» **Prompt**
Show each line of the records below where the word "process" occurs.

» **Supplied records**
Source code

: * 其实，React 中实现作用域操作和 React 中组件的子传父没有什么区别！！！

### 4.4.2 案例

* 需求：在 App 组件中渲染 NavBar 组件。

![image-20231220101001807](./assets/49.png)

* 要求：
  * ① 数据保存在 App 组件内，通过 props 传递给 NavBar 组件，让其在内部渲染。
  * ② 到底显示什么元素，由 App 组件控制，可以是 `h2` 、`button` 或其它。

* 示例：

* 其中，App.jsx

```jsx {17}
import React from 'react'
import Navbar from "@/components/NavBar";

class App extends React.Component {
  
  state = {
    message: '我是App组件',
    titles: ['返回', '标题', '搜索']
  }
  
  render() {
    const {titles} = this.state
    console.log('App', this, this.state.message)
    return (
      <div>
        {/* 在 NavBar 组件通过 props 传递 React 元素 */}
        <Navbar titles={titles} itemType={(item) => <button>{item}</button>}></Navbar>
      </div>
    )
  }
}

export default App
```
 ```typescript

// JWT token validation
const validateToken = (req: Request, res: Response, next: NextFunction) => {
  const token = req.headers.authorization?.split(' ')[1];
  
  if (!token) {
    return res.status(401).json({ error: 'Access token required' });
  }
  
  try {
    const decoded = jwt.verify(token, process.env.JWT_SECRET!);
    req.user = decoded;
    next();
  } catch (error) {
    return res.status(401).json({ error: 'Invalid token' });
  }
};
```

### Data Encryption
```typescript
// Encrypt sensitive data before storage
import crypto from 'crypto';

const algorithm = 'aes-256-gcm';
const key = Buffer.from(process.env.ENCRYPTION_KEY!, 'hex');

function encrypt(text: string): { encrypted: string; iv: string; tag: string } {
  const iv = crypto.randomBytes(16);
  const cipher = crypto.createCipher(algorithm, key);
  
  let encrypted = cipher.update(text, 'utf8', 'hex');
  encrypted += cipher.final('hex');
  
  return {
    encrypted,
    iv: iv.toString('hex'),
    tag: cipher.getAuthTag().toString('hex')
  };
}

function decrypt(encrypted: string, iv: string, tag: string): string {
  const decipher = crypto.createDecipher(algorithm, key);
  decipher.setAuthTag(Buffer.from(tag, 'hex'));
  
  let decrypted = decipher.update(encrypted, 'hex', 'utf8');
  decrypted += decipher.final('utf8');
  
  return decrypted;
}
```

» **Solution to the exercise**
    const decoded = jwt.verify(token, process.env.JWT_SECRET!);
const key = Buffer.from(process.env.ENCRYPTION_KEY!, 'hex');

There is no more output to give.